The report was begun in 1984 as the administration of Ronald Reagan spearheaded a campaign of union-busting and wage-cutting. During the recession of the early 1990s, the first President Bush dropped the program, also claiming it lacked funds to continue the program. The Clinton administration revived the program in 1995.

The government agency issued its last report on Christmas Eve, noting that some 240,000 workers were laid off at 2,150 locations in November.

Canada

Air Canada Centre workers strike

More than 1,000 workers at Toronto’s Air Canada Centre, the city’s professional sports arena, have been on strike since January 4. The striking workers include part-time housekeepers, cooks, ticket takers, ushers, bartenders, concession workers, servers, and conversion and ice crews. The workers, who are represented by Teamsters Local 847, earn between (Can)$11 and $19 an hour.

In addition to wage increases, workers are demanding wage harmonization between part- and full-time workers. Part-time employees currently make only a fraction of the wages earned by full-time workers. Workers are also demanding that tips given to service workers be kept by the employees themselves rather than placed in the till as contributions to general revenue. Steve Stavros’ Maple Leaf Sports and Entertainment, which owns the center, as well the Toronto Raptors and the Toronto Maple Leafs professional basketball and hockey teams, has offered wage increases of 4, 3 and 3 percent over the next three years, while refusing to entertain any change in the tipping policy.

The local union’s vice president, Joelle Spadacini, told the Toronto Star: “We’re not talking about a non-profit organization. We’re talking about a company that allegedly made $75 million last year. When you leave a tip for a hot dog and drink, that goes into Steve Stavros’ pocket.”

Air Canada and Air Transat attendants ratify collective agreement

Eleven hundred flight attendants at Air Transat, represented by the Canadian Union of Public Employees (CUPE), ratified a new collective agreement December 29. Earlier in December, they had voted down a tentative agreement reached between the company and the union bargaining committee.

At Air Canada, 8,500 flight attendants ratified a new collective agreement December 30. The agreement provides for wage increases of 10 percent over 44 months. The new contract continues to divide flight attendants, who worked for the former Canadian Airlines International, from their fellow flight attendants, who worked for Air Canada before the merger. The contract includes a $25.8 million bonus limited to pre-merger Air Canada flight attendants.

In 1999, a pitched battle among various corporate cliques ended with Air Canada taking over Canadian Airlines the following year. Throughout the corporate infighting, the unions encouraged airline workers to back their “own” corporation, rather than struggle against their common opponent.

Skeena Cellulose (BC Mill) workers reject concessions contract

In the Hazeltons, in northwestern British Columbia, approximately 100 workers at a mill owned by Skeena Cellulose have rejected a contract offer that would have seen them take wage concessions in exchange for a promise to open to reopen the mill, which has been shut for two years.
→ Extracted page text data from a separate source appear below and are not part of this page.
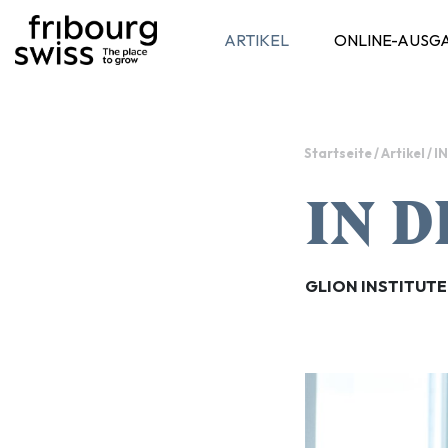
ARTIKEL
ONLINE-AUSG
Toggle navigation
Startseite
/
Artikel
/
I
IN D
GLION INSTITUTE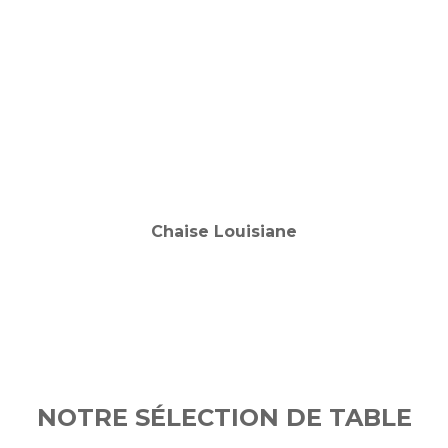
NOTRE SÉLECTION DE TABLE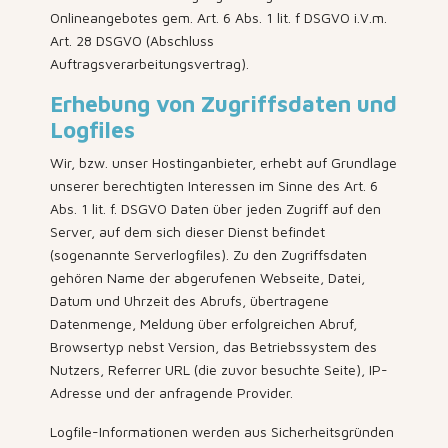
Onlineangebotes gem. Art. 6 Abs. 1 lit. f DSGVO i.V.m.
Art. 28 DSGVO (Abschluss
Auftragsverarbeitungsvertrag).
Erhebung von Zugriffsdaten und
Logfiles
Wir, bzw. unser Hostinganbieter, erhebt auf Grundlage
unserer berechtigten Interessen im Sinne des Art. 6
Abs. 1 lit. f. DSGVO Daten über jeden Zugriff auf den
Server, auf dem sich dieser Dienst befindet
(sogenannte Serverlogfiles). Zu den Zugriffsdaten
gehören Name der abgerufenen Webseite, Datei,
Datum und Uhrzeit des Abrufs, übertragene
Datenmenge, Meldung über erfolgreichen Abruf,
Browsertyp nebst Version, das Betriebssystem des
Nutzers, Referrer URL (die zuvor besuchte Seite), IP-
Adresse und der anfragende Provider.
Logfile-Informationen werden aus Sicherheitsgründen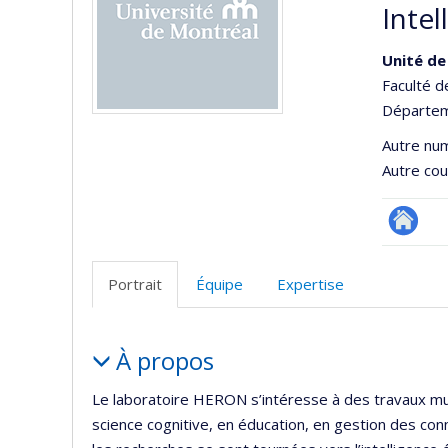
Intel
Unité de
Faculté d
Départeme
Autre nu
Autre cour
Site
Web
Portrait
Équipe
Expertise
de
l’unité
Portrait
de
À propos
recherc
Le laboratoire HERON s’intéresse à des travaux multid
science cognitive, en éducation, en gestion des c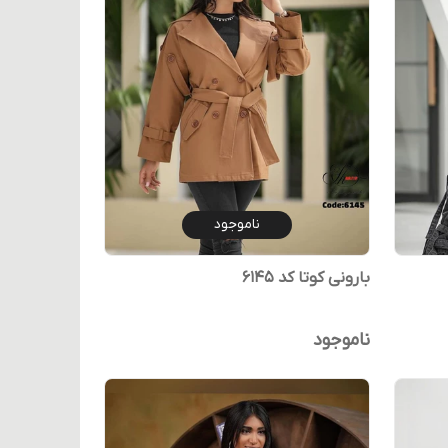
ناموجود
بارونی کوتا کد ۶۱۴۵
ناموجود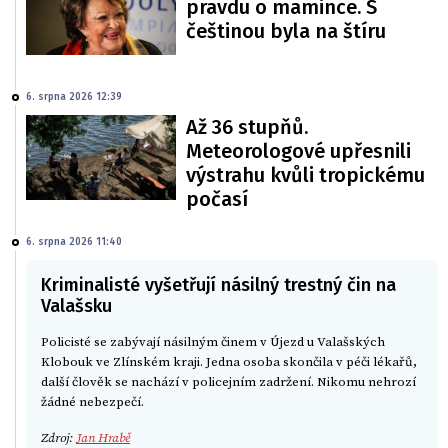
pravdu o mamince. S
češtinou byla na štíru
6. srpna 2026 12:39
Až 36 stupňů.
Meteorologové upřesnili
výstrahu kvůli tropickému
počasí
6. srpna 2026 11:40
Kriminalisté vyšetřují násilný trestný čin na
Valašsku
Policisté se zabývají násilným činem v Újezd u Valašských
Klobouk ve Zlínském kraji. Jedna osoba skončila v péči lékařů,
další člověk se nachází v policejním zadržení. Nikomu nehrozí
žádné nebezpečí.
Zdroj:
Jan Hrabě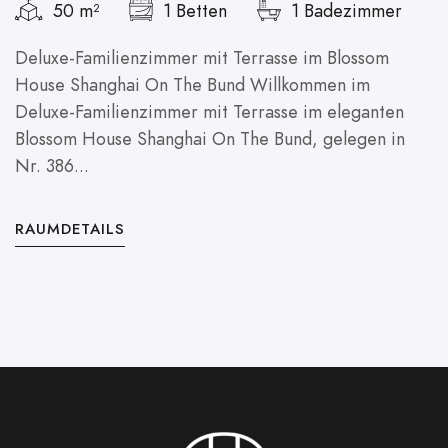
50 m²
1 Betten
1 Badezimmer
Deluxe-Familienzimmer mit Terrasse im Blossom
House Shanghai On The Bund Willkommen im
Deluxe-Familienzimmer mit Terrasse im eleganten
Blossom House Shanghai On The Bund, gelegen in
Nr. 386...
RAUMDETAILS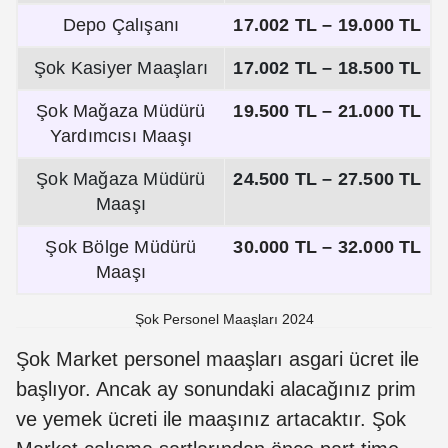
Depo Çalışanı
17.002 TL – 19.000 TL
Şok Kasiyer Maaşları
17.002 TL – 18.500 TL
Şok Mağaza Müdürü
19.500 TL – 21.000 TL
Yardımcısı Maaşı
Şok Mağaza Müdürü
24.500 TL – 27.500 TL
Maaşı
Şok Bölge Müdürü
30.000 TL – 32.000 TL
Maaşı
Şok Personel Maaşları 2024
Şok Market personel maaşları asgari ücret ile
başlıyor. Ancak ay sonundaki alacağınız prim
ve yemek ücreti ile maaşınız artacaktır. Şok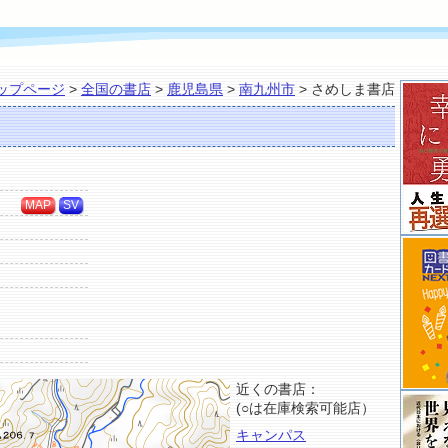
ップページ
>
全国の書店
>
鹿児島県
>
南九州市
> さめしま書店
MAP
SV
近くの書店：
(○は在庫検索可能店）
キャンパス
Despite a recommendation by union leaders that they ratify the offer 51.5 percent of the workers voted to reject the deal.

The company, which has received $400 million in various forms of loans from the province, was bought by NWBC Timber and Pulp Ltd. in April 2002. In August, Skeena President Dan Veniez threatened that none of Skeena’s various mills in northern BC would re-open unless workers accepted wage cuts.